Nerds cannot be pressured, but they can be motivated. Nerds value recognition, admiration and challenges. Once motivated, nerds will obsessively seek to solve apparently insolvable problems.
Nerds have social skills and emotions, but they do not have manners. Nerds should not be trained to interact with clients in ways that might enhance arrogance, resentment, and, especially, suspicion (which will give rise to conspiracy theories).
Managing programmers is like herding cats. Managing engineers is like steering bees. Even cats and bees will head towards food. Bees perform a dance for other bees to show them how to reach the same food source. In engineering terms, this is known as documentation. Cats prefer to sleep and scratch the furniture. If you are in possession of a programmer who regularly documents work, pay that programmer more money.
Every technical problem has at least five solutions. Unfortunately, the first four solutions have to be considered and rejected before the “obvious,” elegant, simple fifth solution is discovered.
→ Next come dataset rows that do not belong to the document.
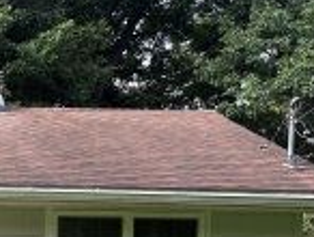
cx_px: -174
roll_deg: -1.4
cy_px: 284
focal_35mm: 91
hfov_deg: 18.7
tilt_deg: -0.7
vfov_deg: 15.7
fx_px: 827
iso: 50
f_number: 1.6
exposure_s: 1/1048
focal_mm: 5.96
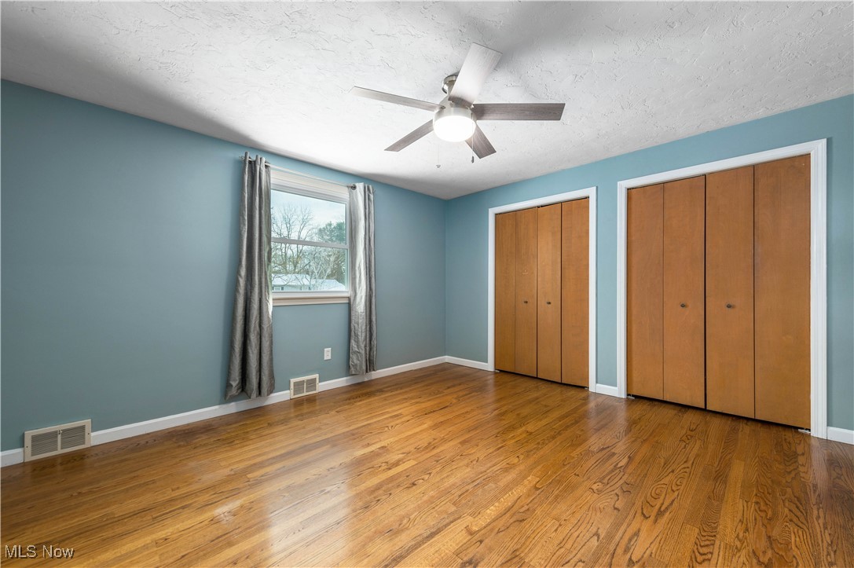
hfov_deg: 104.3
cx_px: 427
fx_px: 332
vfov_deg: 81.1
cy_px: 284
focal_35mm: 14
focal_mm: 14
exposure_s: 1/60
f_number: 8
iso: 100
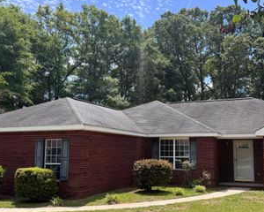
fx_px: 305
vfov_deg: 38.2
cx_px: 159
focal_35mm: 39
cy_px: 117
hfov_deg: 46.6
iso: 80
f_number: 1.78
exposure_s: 1/2833
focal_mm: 6.76
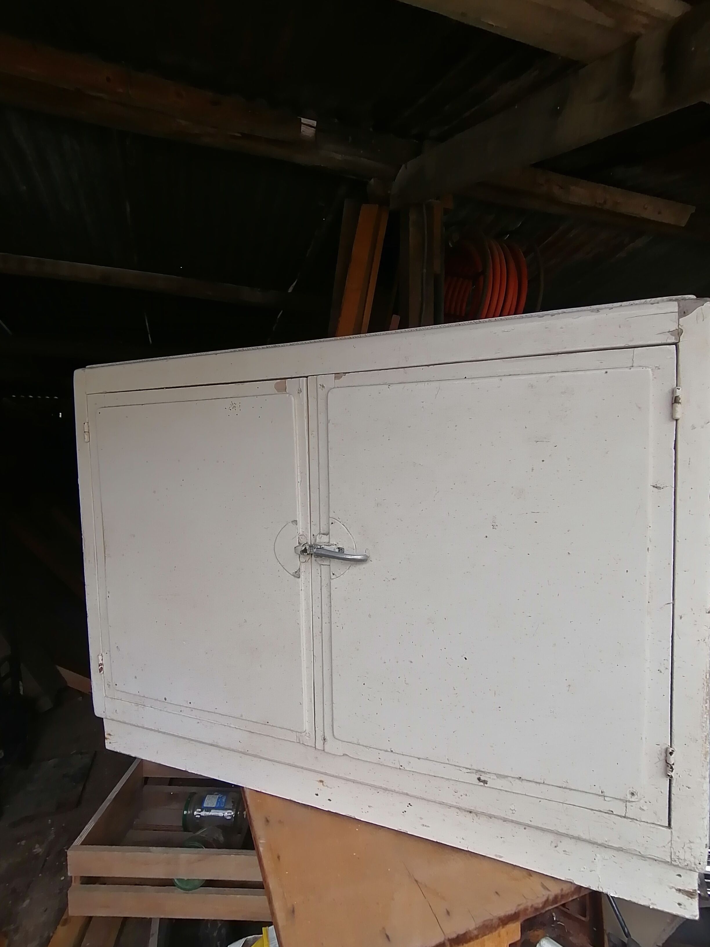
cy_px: 474
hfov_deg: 74.7
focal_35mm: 17
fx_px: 465
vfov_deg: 91.0
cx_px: 355
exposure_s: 1/132
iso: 50
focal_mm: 2.84
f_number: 2.4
This process typically takes two weeks to two months, depending on importance (more important solutions take longer).
Nerds do not want to perform activities that they have already performed before. Hiring Managers want to hire experienced nerds, i.e., nerds who have already performed certain activities before. Nerds should be hired because they are smart, capable, and eager. Nerds that are experienced in the activities to be performed will be bored and unproductive.
Gantt charts (and associated project management software) are useful sometimes, but not when they are misused. In a manufacturing environment, MRP (Material Resource Planning) is more appropriate. In a construction environment, a good construction estimator can provide accurate resource allocation information. To stimulate thinking into "we can't do this until we finish that," Gantt charts can be the best tool. But for design projects, Gantt charts are useless as a true "report to upper management" tool, since Pareto's principle applies to design work: 80% of the time will be devoted to 20% of the problem to be solved. So when a design task is 80% done, it is really only 20% done. Breaking tasks down into subtasks (i.e., increasing the granularity), will only make matters worse. Gantt charts are the primary source of garbage in-garbage out nonsense in the workplace today.